## What needs to be done
Display each line in the data below that contains the word "Counsel".

========

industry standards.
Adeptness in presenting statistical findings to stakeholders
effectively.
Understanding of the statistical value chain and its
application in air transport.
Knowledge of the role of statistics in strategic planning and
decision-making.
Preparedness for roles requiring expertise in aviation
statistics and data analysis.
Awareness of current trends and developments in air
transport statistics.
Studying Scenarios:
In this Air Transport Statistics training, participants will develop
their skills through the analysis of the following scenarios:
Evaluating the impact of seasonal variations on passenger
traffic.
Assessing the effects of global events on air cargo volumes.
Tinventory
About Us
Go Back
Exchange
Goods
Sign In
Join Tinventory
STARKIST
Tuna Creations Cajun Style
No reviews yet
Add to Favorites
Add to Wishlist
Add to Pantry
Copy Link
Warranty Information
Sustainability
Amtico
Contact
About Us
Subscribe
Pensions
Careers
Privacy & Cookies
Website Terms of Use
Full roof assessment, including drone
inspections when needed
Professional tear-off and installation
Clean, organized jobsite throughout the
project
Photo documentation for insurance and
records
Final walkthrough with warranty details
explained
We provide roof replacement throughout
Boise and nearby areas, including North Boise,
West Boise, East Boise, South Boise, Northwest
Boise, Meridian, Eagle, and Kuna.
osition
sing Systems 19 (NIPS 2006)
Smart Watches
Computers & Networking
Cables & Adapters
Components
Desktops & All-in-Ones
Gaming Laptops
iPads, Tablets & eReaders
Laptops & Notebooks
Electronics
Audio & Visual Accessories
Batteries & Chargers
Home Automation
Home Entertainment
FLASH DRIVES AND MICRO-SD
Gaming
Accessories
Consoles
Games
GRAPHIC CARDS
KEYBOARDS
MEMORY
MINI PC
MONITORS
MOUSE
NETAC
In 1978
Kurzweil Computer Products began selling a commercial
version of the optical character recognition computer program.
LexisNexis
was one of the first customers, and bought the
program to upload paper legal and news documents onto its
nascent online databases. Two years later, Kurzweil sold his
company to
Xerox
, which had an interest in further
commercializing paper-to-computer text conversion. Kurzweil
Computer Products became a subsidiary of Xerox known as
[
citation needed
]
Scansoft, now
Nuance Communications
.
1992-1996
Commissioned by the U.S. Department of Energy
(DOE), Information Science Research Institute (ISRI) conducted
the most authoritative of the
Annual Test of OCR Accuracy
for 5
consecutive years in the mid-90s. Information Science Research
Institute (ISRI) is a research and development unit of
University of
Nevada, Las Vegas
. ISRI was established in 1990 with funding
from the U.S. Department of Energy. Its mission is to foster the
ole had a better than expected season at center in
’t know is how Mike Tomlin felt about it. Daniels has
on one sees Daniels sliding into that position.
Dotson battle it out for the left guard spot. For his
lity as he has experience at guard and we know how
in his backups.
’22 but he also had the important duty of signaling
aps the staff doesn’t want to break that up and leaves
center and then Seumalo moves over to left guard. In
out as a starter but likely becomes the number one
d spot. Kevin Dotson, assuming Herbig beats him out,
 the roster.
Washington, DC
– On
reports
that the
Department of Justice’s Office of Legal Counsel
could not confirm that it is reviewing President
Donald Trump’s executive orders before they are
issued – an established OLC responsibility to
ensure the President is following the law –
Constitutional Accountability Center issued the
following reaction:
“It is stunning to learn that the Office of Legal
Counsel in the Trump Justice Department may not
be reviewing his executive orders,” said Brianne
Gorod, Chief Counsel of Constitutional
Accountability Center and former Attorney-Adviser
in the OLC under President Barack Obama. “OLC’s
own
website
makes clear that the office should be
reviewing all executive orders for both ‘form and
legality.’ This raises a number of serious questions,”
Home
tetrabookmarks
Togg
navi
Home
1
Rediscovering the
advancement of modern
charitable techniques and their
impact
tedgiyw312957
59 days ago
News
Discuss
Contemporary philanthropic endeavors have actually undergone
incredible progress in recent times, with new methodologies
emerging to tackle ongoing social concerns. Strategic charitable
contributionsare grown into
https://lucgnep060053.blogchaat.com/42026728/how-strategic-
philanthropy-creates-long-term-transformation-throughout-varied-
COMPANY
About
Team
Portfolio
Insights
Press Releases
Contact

========

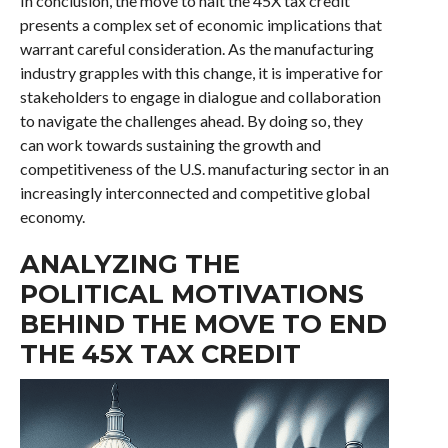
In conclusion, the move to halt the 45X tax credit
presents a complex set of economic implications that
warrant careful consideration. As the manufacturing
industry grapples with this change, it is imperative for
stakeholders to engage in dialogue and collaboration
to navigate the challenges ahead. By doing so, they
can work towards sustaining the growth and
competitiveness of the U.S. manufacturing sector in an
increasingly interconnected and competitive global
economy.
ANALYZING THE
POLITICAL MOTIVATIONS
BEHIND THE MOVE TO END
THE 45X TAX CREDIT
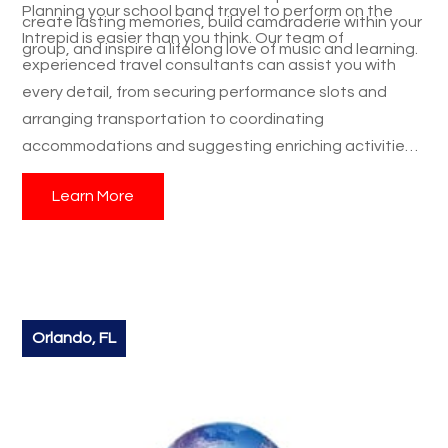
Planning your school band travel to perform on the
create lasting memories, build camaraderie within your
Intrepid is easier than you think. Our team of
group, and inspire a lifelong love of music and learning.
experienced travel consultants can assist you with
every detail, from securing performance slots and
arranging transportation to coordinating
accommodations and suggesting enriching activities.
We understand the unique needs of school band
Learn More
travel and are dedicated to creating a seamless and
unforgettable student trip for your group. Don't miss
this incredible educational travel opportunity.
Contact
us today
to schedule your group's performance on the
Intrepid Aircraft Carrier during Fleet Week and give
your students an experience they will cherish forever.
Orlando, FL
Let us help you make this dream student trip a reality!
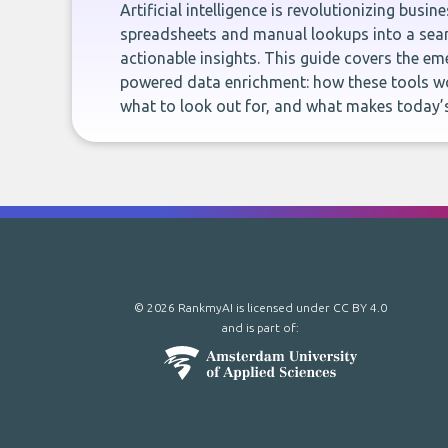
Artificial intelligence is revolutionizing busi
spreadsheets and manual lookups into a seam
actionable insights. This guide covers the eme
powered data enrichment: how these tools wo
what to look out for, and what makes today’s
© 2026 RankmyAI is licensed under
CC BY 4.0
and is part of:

========

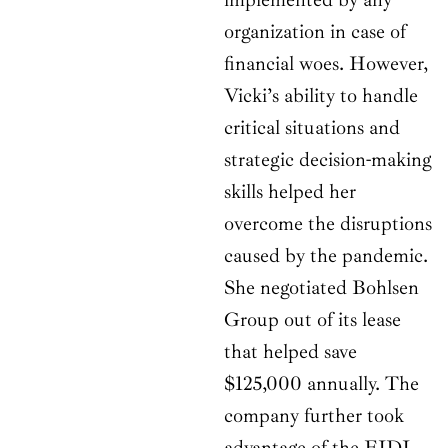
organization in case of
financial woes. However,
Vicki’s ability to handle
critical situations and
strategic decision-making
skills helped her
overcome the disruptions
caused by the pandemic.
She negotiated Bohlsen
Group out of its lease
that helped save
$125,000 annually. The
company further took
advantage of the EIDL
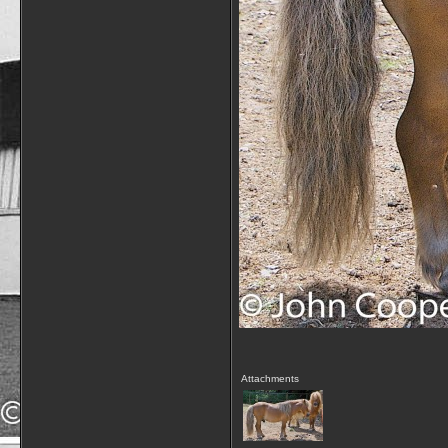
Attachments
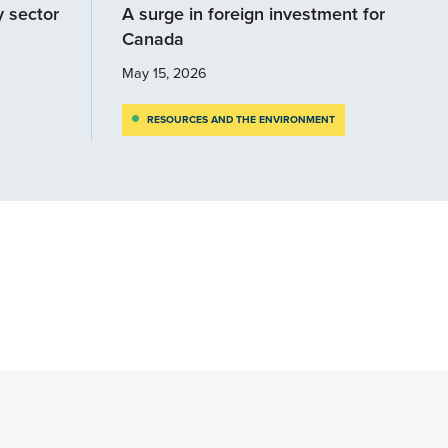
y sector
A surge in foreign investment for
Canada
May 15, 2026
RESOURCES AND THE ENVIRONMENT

========

## Exercise answer
Department of Justice’s Office of Legal Counsel
Counsel in the Trump Justice Department may not
Gorod, Chief Counsel of Constitutional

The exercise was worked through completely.